» **Task to complete**: Reproduce every one of the following records line for line, with no changes.

▶

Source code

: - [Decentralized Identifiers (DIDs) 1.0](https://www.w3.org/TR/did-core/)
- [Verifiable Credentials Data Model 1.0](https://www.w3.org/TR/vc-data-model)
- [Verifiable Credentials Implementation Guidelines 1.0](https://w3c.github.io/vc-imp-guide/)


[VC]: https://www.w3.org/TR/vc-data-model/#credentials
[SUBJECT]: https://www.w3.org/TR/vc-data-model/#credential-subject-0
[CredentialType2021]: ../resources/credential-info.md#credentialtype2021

◀

» **Task result**:
Source code

: - [Decentralized Identifiers (DIDs) 1.0](https://www.w3.org/TR/did-core/)
- [Verifiable Credentials Data Model 1.0](https://www.w3.org/TR/vc-data-model)
- [Verifiable Credentials Implementation Guidelines 1.0](https://w3c.github.io/vc-imp-guide/)


[VC]: https://www.w3.org/TR/vc-data-model/#credentials
[SUBJECT]: https://www.w3.org/TR/vc-data-model/#credential-subject-0
[CredentialType2021]: ../resources/credential-info.md#credentialtype2021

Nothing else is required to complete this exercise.